[Text shown — start]
The average number of drug-resistance mutations in the HIV discovered by base/MRD models

Experiments with full real data

Next, we perform variable selection on the real data, i.e., with the real (XY) pairs. Here, we only use lasso and elastic net as base models, and deploy the same training strategy and data-normalization step described in the semi-synthetic experiments. We repeat the variable selection pipeline for 1000 independent train/test splits and present the results in Fig. 4. As portrayed, our MRD models lead to more findings than the baseline methods for various FDR levels, which aligns with the semi-synthetic experiment results. Here, this gap increases with the target FDR level.

6 Discussion

This paper presents a novel training framework to increase the power of the model-X randomization test. Our method has an advantage over the common practice for which the model-fitting step is not tailored to maximize the power of the HRT. Focusing on FDR control, through experiments, we demonstrate that our method consistently outperforms a wide range of base predictive models in various settings.

This paper advocates conditional independence testing as a statistical approach to avoid the selection of “spurious features”, i.e., null features that are only correlated with the non-null ones. Yet, conditional independence testing has an inherent limitation: it is fundamentally impossible to distinguish nearly identical features features. Put differently, it inevitable that we would suffer from low power when analyzing data with extremely correlated features. Figure 19 illustrates this phenomenon, where we apply the HRT for multivariate Gaussian X with increasing correlation among the features, controlled by the auto-correlation coefficient \(\rho\); see Supplementary Section G.6 for more details. As portrayed, the power of the test is reduced with the increase of \(\rho\), making the selection procedure fundamentally harder. Observe that MRD lasso and MRD elastic net yield higher power than their vanilla counterparts, where the gap between them is reduced as the problem becomes fundamentally harder.
[Text shown — finish]
What this exercise asks
a: From the passage on MRD models and the randomization test, quote the words between "This paper presents" and "in various settings.", inclusive.
b: Extend the passage on MRD models and the randomization test, picking up after its final sentence.
[Data supplied — start]
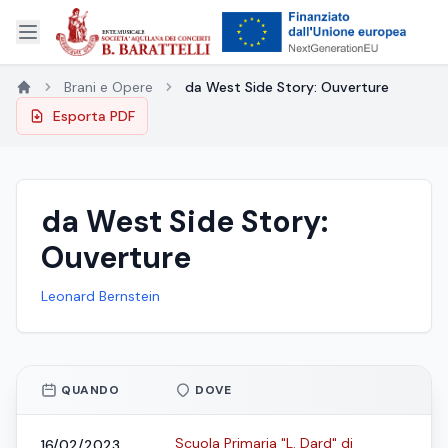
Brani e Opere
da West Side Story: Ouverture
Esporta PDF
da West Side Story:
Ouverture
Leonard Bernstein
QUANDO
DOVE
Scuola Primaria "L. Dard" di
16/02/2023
[Data supplied — finish]
Outputs in order
a:
This paper presents a novel training framework to increase the power of the model-X randomization test. Our method has an advantage over the common practice for which the model-fitting step is not tailored to maximize the power of the HRT. Focusing on FDR control, through experiments, we demonstrate that our method consistently outperforms a wide range of base predictive models in various settings.

b:
One way to deal with the hardness of this problem it to group (or even prune) features that are nearly identical in a given data. For example, Sesia et al. (2019) apply hierarchical clustering to identify groups of features in such a way that the correlation between the features across the two clusters is not too high. Then, one can apply the selection procedure only on the cluster representatives, which are substantially less correlated by design. This strategy increases power, however at the cost of reducing the resolution of the findings (Sesia et al., 2019). Rather than testing at the level of individual features, the test is applied to groups of features among which there may be one or more important variables. We believe it will be of great importance to continue this line of work in combination with our MRD approach, and offer practical tools that allow the use of conditional independence testing even for highly correlated data.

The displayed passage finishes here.